MobileRead Forums - View Single Post

DMcCunney · 12-29-2009, 06:15 PM

Quote:

Originally Posted by kazbates

@Dennis ~ I scanned the book on a Canon DR-2510 using the OmniPage OCD software (very limited in scope) bundled with the scanner. It placed the scanned document into a .opd file but I could have saved it as a pdf or tiff (I think there was one other format) using just the scanner software. After the OCD editing process, it gave me the option of saving as a doc, rtf or txt. When saving as a doc or rtf and then opening in Word for further editing, it placed each scanned page in a textbox. Saving as txt completely strips any formating. My thought was to edit in Word and then resave as an html file per HarryT's guide. When I tried to save the textboxed version of the doc file as an html, it stripped all the formating just as if it was a txt file. I'm thinking that the problem lies with the limited version of the Omnipage app but it could very easily be "operator error".

I don't think the problem was Omnipage, though I agree there are better things out there.

One of the issues you face is that each page will be a scanned image, which will be seperately OCRed, and the results saved to different files. Those files must be combined to be a complete book, and there the trouble starts. You're running into the divisions between files.

Which version of Word are you running, and how were you bringing the files into Word to edit? The last time I had to OCR stuff, I wasn't concerned with keeping formatting, and saved to text. I combined the text files from the command line (copy file1.txt+file2,txt+file3.txt... newfile.txt), then brought that into my preferred text editor for cleanup. (I generally use Notepad++, but have a dozen or so others installed. Among other things, I maintain a wiki devoted to text editors, and am always looking at new ones. See http://TextEditors.org)
______
Dennis
----
Given task: According to the forum post above, which scanner was the book scanned on?
----
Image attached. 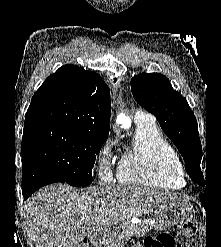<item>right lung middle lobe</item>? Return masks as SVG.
I'll return each mask as SVG.
<instances>
[{"instance_id": "dd1d6c3e", "label": "right lung middle lobe", "mask_w": 221, "mask_h": 247, "mask_svg": "<svg viewBox=\"0 0 221 247\" xmlns=\"http://www.w3.org/2000/svg\"><path fill=\"white\" fill-rule=\"evenodd\" d=\"M106 138L67 126L27 128L22 138V161L39 164L69 185L88 186Z\"/></svg>"}]
</instances>
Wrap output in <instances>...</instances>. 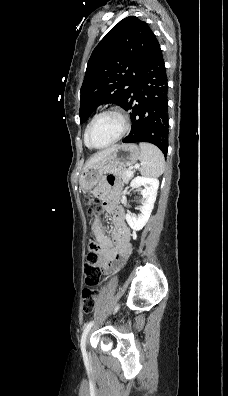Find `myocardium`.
Wrapping results in <instances>:
<instances>
[{
	"label": "myocardium",
	"instance_id": "1",
	"mask_svg": "<svg viewBox=\"0 0 228 396\" xmlns=\"http://www.w3.org/2000/svg\"><path fill=\"white\" fill-rule=\"evenodd\" d=\"M108 114H113V115H116L119 117V119L122 122L121 132L114 140H112L108 144L103 145V146H95L91 143L92 129L99 118H101L104 115H108ZM129 129H130V121H129L128 116L125 114V112L118 107H111V108H108V109H105V110L99 112L97 115L94 116V118L90 122V125L87 130L86 141H87L88 146L92 149H104V148L110 147L111 145L120 141L126 135V133L129 131Z\"/></svg>",
	"mask_w": 228,
	"mask_h": 396
}]
</instances>
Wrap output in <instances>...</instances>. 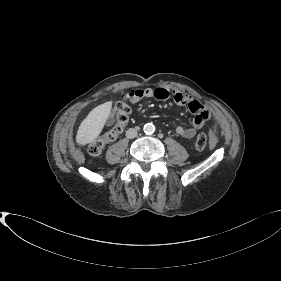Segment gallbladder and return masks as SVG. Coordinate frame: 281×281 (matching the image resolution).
Listing matches in <instances>:
<instances>
[{
    "label": "gallbladder",
    "mask_w": 281,
    "mask_h": 281,
    "mask_svg": "<svg viewBox=\"0 0 281 281\" xmlns=\"http://www.w3.org/2000/svg\"><path fill=\"white\" fill-rule=\"evenodd\" d=\"M113 123H114V119L113 118L108 119V121H107L108 125H112Z\"/></svg>",
    "instance_id": "gallbladder-1"
}]
</instances>
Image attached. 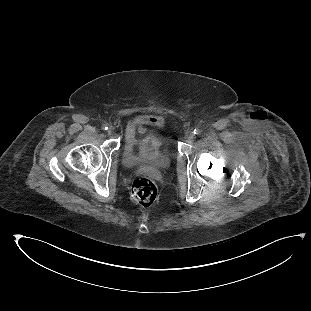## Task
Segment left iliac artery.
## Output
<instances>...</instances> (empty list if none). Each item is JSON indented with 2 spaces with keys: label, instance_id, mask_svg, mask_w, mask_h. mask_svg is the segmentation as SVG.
Masks as SVG:
<instances>
[{
  "label": "left iliac artery",
  "instance_id": "left-iliac-artery-1",
  "mask_svg": "<svg viewBox=\"0 0 311 311\" xmlns=\"http://www.w3.org/2000/svg\"><path fill=\"white\" fill-rule=\"evenodd\" d=\"M200 133H201V130H200V129L196 128V129L194 130V134L199 135Z\"/></svg>",
  "mask_w": 311,
  "mask_h": 311
}]
</instances>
----
Correct response: A Canon DR-2510.